From his childhood dreams, Pausch conveys the importance of living and living well. Developing friendships and nurturing them, challenging those around him to be their best, to take risks. As a professor, Pausch taught and mentored thousands of students. Through his work he touched the lives of thousands of people and what resonates so clearly for me in reading the lecture and hearing his story is that each person he has touched remembers and has somehow reflected back on him in countless ways. There are few people on the planet who have that kind of impact on others.

I’ll paraphrase a great deal here, but from the transcript of his lecture, Pausch believes that, in life, we all must strive to:

1) Bring something to the table

2) Accept criticism, because it means someone still cares.

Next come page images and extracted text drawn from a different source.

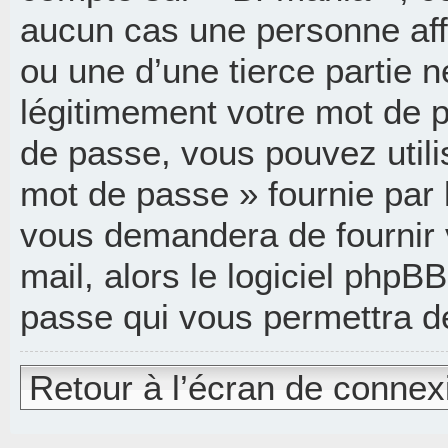
aucun cas une personne aff
ou une d’une tierce partie
légitimement votre mot de p
de passe, vous pouvez utili
mot de passe » fournie par 
vous demandera de fournir v
mail, alors le logiciel php
passe qui vous permettra d
Retour à l’écran de connex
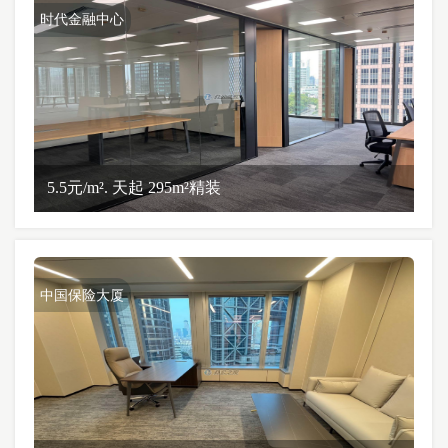
时代金融中心
5.5元/m². 天起 295m²精装
中国保险大厦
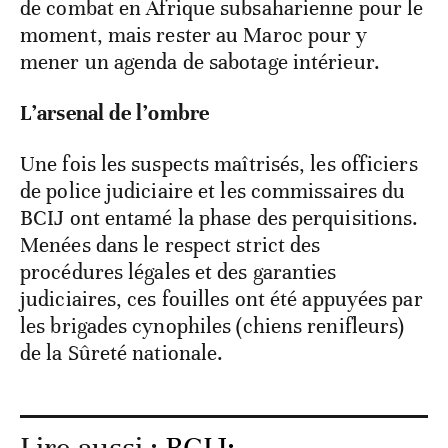
de combat en Afrique subsaharienne pour le
moment, mais rester au Maroc pour y
mener un agenda de sabotage intérieur.
L’arsenal de l’ombre
Une fois les suspects maîtrisés, les officiers
de police judiciaire et les commissaires du
BCIJ ont entamé la phase des perquisitions.
Menées dans le respect strict des
procédures légales et des garanties
judiciaires, ces fouilles ont été appuyées par
les brigades cynophiles (chiens renifleurs)
de la Sûreté nationale.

3) Realize that experience is something you get when you didn’t get what you wanted.

4) Get through the brick walls. Brick walls are in place to keep out the others who don’t want it as badly as you do.

5) Wait long enough and people will surprise and impress you. No matter how angry you might be at someone, give it time.

There’s more to the story beyond my few hundred words here. In fact, there’s so much to Pausch’s Last Lecture that he’s written a book about it…a book I plan to buy today – several copies in fact, so I can share it with friends and family.

Most importantly, the Last Lecture, as Pausch so adeptly states, isn’t for the masses. It was for his three children. But through it, his story and philosophies on living have already touched the lives of millions.